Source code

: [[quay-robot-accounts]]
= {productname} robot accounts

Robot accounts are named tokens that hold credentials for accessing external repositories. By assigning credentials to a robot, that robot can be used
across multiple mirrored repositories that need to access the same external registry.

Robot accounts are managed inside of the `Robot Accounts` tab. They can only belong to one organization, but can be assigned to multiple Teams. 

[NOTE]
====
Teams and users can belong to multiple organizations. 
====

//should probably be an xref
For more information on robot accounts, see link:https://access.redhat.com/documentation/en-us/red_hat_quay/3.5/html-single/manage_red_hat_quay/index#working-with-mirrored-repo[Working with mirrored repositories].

========================

— Instruction —
Your reply should be one number: the count of lines above that hold the word "Teams".

— Final answer —
2